Dr. Siriwai laughed merrily.

“Because I failed where you failed, Gordon. Failed to do the job. When I was studying in Great Denmark Street, now, I thought I’d go home to practice. Up the valleys. Into the starving villages. Over the rope bridges I’d go, risking fever and dacoits, only my books for company. In the end — not a bit of it.” He shook his head and uttered a series of reflective grunts. “I had an odd experience on my way from Dublin back up to London. Doubtless you know the Indian expression ‘karma’?”
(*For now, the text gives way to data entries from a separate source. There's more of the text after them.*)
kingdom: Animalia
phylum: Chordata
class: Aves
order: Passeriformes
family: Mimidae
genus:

“It’s widely used, Doc. You hear it all the time.”

“Well,” the doctor continued, “there I was, years ago and I’m just off the ferry from Dun Laoghaire on the Holyhead — Euston train. Somewhere — Bangor it must have been — the guard comes through first class, shouting his head off for a doctor. Well, I thought, who’s that excellent thing if not myself? So I went with the man and what do I find a few cars back but a lad in an empty compartment who’s stinking of Jameson’s and going cyanotic before our eyes. There’s an empty tube of Nembutal in his fist.